Document Type : Research Articles
Department of Anatomy, Afzalipour School of Medicine, Kerman University of Medical Sciences, Kerman, Iran.
Physiology Research Center, Institute of Neuropharmacology, Kerman University of Medical Sciences, Kerman, Iran.
Fertility and Infertility Research Center, Health Technology Institute, Kermanshah University of Medical Sciences, Kermanshah, Iran.

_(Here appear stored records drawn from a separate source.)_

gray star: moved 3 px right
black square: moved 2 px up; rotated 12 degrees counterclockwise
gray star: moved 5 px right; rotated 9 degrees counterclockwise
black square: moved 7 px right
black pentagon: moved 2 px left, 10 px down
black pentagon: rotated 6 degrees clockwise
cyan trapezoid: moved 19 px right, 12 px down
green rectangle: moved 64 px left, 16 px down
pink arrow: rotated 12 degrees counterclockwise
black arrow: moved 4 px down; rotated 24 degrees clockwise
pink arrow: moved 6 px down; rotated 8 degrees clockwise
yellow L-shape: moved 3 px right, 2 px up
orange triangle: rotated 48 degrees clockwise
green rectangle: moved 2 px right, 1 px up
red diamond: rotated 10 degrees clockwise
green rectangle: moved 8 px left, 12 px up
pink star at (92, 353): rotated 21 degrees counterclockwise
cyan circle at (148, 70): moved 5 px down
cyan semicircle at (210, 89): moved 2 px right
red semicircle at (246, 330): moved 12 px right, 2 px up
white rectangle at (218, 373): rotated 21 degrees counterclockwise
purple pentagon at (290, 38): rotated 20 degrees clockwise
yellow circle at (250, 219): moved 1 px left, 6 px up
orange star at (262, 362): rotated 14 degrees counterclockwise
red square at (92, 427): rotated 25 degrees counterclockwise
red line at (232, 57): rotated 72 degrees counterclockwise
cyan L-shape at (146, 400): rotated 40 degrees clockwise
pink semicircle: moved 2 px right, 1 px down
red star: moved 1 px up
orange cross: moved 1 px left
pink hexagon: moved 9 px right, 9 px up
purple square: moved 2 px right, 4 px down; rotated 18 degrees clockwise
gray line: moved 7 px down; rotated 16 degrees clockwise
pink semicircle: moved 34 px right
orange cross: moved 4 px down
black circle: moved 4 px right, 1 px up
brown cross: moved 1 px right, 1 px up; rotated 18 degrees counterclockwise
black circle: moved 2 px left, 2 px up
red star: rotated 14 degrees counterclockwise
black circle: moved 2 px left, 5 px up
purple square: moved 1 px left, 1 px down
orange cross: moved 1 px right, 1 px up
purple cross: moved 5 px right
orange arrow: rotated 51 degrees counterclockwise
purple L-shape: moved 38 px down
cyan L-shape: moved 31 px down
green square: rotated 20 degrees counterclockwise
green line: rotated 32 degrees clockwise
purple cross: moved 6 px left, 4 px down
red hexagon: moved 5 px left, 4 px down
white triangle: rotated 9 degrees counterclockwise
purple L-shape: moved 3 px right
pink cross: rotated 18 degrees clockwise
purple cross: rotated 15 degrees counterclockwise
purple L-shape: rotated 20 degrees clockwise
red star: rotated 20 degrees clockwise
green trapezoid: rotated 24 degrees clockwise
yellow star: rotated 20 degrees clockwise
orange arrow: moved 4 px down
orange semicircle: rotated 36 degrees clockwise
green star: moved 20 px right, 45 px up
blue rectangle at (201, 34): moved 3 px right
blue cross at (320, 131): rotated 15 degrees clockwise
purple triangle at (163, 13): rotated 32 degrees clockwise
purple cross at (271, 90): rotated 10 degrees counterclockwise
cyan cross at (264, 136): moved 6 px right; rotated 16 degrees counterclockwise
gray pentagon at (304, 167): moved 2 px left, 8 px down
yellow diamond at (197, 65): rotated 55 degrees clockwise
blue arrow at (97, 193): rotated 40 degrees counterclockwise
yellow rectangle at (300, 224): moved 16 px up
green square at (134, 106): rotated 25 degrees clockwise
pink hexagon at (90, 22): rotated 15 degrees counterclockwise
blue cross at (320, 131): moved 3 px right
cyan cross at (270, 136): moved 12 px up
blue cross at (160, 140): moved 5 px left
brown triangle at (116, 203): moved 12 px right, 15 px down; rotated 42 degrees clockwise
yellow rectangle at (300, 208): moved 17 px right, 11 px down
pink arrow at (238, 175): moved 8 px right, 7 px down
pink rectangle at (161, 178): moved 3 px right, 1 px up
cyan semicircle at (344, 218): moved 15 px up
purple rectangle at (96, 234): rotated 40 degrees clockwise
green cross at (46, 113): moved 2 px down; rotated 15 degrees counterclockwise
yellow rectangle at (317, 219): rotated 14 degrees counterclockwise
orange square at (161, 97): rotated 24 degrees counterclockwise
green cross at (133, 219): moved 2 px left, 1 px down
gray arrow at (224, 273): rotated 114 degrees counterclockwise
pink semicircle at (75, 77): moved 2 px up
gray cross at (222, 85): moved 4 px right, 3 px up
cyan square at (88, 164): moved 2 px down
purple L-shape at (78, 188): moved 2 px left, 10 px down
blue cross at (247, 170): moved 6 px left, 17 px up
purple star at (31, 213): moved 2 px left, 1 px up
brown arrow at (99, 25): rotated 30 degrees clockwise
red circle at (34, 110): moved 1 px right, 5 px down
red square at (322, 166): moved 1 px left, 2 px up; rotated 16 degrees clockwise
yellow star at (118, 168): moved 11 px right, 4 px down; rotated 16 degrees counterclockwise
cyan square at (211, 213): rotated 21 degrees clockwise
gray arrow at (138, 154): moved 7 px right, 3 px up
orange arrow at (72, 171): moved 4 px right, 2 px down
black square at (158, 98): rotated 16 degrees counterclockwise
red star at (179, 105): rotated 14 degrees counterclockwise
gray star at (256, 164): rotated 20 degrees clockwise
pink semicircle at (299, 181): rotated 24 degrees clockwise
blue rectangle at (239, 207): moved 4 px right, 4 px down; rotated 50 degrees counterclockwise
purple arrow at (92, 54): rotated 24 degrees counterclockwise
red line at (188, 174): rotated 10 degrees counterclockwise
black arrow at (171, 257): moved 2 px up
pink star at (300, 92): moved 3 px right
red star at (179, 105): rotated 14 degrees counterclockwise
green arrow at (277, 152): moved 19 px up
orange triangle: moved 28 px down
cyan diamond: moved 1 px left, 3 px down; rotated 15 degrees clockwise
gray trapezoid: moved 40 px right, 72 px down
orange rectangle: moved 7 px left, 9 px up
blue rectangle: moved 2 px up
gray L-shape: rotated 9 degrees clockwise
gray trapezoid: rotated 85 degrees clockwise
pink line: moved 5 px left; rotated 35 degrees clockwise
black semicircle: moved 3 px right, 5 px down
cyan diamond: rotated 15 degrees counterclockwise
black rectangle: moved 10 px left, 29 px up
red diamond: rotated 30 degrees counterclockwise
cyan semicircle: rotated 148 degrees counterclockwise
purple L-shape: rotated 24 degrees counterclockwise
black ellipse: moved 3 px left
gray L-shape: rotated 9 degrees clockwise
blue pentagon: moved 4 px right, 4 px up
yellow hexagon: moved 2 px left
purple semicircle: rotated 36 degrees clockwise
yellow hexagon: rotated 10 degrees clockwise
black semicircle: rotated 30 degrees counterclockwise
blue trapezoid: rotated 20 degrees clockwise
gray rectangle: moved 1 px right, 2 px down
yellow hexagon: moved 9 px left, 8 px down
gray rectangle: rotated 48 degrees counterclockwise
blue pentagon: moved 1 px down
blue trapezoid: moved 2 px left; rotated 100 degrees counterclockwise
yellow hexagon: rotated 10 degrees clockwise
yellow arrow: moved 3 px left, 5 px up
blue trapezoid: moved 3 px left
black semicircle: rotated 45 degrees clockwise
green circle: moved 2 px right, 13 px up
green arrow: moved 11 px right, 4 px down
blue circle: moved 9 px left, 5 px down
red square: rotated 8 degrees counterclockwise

Objective: Angiogenesis plays a dominant role in many pathophysiologic disorders, including cancer. Tranilast, which is an anti-fibrotic drug, is also suggested as an anti-angiogenesis agent. As Teucrium polium (TP) is known as an herbal medicine with antitumor properties, this study aimed to investigate the effects of TP and Tranilast on human umbilical vein endothelial cells (HUVECs), in vitro model of angiogenesis, as well as rat’s aortic ring ex vivo model. Methods: In this study, The HUVECs were treated with various doses of TP and Tranilast each one alone or in combination together. Cell survival test, aortic ring ex-vivo assay, and evaluating mRNA expressions of VEGFA and TGF-β ligands and receptors were performed. Results: The survival rate of HUVECs has significantly (p <0.05) reduced by TP and Tranilast. The combination of both TP and Tranilast significantly reduced cell viability as compared to the administration of TP or Tranilast alone. As well, the treatment of HUVECs with TP and/or Tranilast significantly (p <0.05) decreased TGF-β1, TGF-β 2, TGF-βRI, and TGF-βRII mRNA expression levels, but not the expression of TGF-β3 and TGF-βRIII in the TP-treated cells. Image analysis showed that TP and/or Tranilast inhibited vascular growth in the aortic ring assay. Conclusion: Our results strongly support the anti-angiogenic effects of the TP and Tranilast combination on both in vitro and ex vivo models of angiogenesis. However, further investigations in in vivo models and human studies are needed before human use.